Correspondance aut.s. avec l'éditeur belge Jacques Antoine, janvier 1973-septembre 1990. Très nombreux ff. in-4, cartes ou cartes postales, pour la plupart datés, qqs envel. cons. 

Estimation : 200 / 300
Adjudication : Invendu
Description
Gaston Compère (1924-2008) fut poète, compositeur, romancier, nouvelliste et dramaturge; il reçut le prix Jean-Ray en 1975 pour "La femme de Putiphar", le prix Rossel en 1978 pour "Portrait d'un roi dépossédé" et obtint en 1988 le grand prix international d'expression française décerné par la Fédération internationale des écrivains de langue française pour l'ensemble de son oeuvre. Il publia 4 ouvr. à l'enseigne de Jacques Antoine ("Récits de la caverne", 1976, "Derrière l'oeil", 1980, "Dieu dans le trou", 1986 et "L'art de parler en public pour ne rien dire", 1987) ainsi qu'une préface à "Bruges-la-morte" de Rodenbach (1977); par la suite, il publia encore plus. ouvr. sous l'enseigne des "Eperonniers", successeur de J. Antoine.

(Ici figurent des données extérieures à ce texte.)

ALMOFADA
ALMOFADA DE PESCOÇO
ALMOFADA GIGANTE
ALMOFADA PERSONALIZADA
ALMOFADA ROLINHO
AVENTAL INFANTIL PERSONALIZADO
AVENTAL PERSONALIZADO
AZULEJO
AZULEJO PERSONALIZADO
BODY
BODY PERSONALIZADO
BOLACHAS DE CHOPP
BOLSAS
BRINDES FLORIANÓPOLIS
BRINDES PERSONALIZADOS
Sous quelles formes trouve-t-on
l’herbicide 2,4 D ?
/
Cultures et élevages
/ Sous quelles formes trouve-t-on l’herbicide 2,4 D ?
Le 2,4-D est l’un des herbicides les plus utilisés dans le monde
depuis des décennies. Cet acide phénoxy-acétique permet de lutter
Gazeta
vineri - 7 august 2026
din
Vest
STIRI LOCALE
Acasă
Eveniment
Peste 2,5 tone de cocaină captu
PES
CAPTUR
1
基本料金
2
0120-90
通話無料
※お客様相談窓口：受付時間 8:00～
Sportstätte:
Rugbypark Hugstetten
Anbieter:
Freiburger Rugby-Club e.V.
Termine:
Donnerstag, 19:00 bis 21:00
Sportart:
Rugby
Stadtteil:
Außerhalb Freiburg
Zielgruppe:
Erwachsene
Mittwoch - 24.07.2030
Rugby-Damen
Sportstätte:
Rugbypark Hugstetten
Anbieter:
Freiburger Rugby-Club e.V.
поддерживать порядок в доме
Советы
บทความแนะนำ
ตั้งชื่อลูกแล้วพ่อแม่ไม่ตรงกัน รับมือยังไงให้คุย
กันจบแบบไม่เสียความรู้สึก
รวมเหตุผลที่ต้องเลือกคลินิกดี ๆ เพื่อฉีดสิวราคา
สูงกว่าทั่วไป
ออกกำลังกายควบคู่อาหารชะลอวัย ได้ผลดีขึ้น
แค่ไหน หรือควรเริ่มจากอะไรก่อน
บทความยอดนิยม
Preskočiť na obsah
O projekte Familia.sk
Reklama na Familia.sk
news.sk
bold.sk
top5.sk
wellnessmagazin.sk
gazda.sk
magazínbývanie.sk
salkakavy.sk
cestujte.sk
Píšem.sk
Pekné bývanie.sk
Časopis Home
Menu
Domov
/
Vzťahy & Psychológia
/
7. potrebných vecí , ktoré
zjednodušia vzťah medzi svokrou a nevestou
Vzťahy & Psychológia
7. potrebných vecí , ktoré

Abondante et amicale corresp., évoluant assez rapidement de "Cher Monsieur" à "Mon cher Jacques" et du vouvoiement au tutoiement. La rencontre avec J. Antoine en 1973 semble correspondre pour l'écrivain à un renouveau de son inspiration qui ne se démentira plus par la suite et dont il lui est reconnaissant; de plus, les 2 hommes sont liés par le lien de la franc-maçonnerie à laquelle Compère participe activement et qu'il évoque souvent. Au fil des années et discrètement, la corresp., assez régulière et parfois illustrée de qqs dessins, évoque les éditions supra ainsi que d'autres livres publiés en France, des émissions radiophoniques et des mises en scènes en Belgique, des collaborations à "Pan", des rencontres, l'état de santé des 2 hommes (Compère qui ne prendra sa retraite d'enseignant qu'en 1986 se dit souvent au bord de l'épuisement nerveux et il s'inquiète de la santé de son ami, souvent mal portant), l'état de santé de sa femme Lucie, des rencontres souhaitées mais souvent reportées, etc. A noter, le 31/8/1976, une déclaration : "Je vivrai toujours en marge, et je tiens à vivre de la sorte jusqu'à ma mort. Spectateur avant tout, du moins pour le public. Inutile de te dire que cette position n'a été choisie que pour souffrir le moins possible".